WORK INSTRUCTION: How many lines of the material below contain the string "record"? Case counts, so only matches with the same capitalization qualify; reply with the number alone.

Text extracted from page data
>>>>

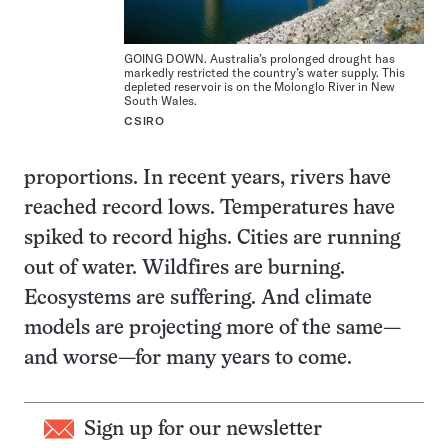
GOING DOWN. Australia’s prolonged drought has
markedly restricted the country’s water supply. This
depleted reservoir is on the Molonglo River in New
South Wales.
CSIRO
proportions. In recent years, rivers have
reached record lows. Temperatures have
spiked to record highs. Cities are running
out of water. Wildfires are burning.
Ecosystems are suffering. And climate
models are projecting more of the same—
and worse—for many years to come.
Sign up for our newsletter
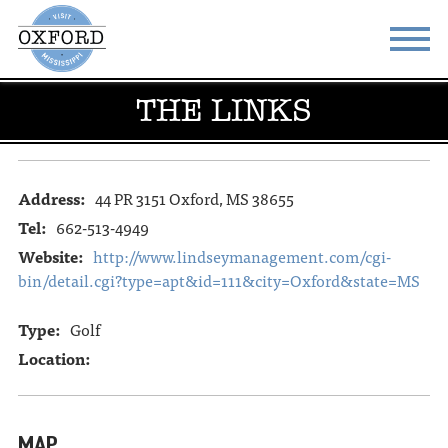
THE LINKS
STAY
EAT
DO & SEE
EVENTS
Address:
44 PR 3151 Oxford, MS 38655
BLOG
MEETINGS
Tel:
662-513-4949
ABOUT
RESOURCES
Website:
http://www.lindseymanagement.com/cgi-
bin/detail.cgi?type=apt&id=111&city=Oxford&state=MS
THE SQUARE
CONTACT
Type:
Golf
Location:
MAP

<<<<

EXERCISE ANSWER: 2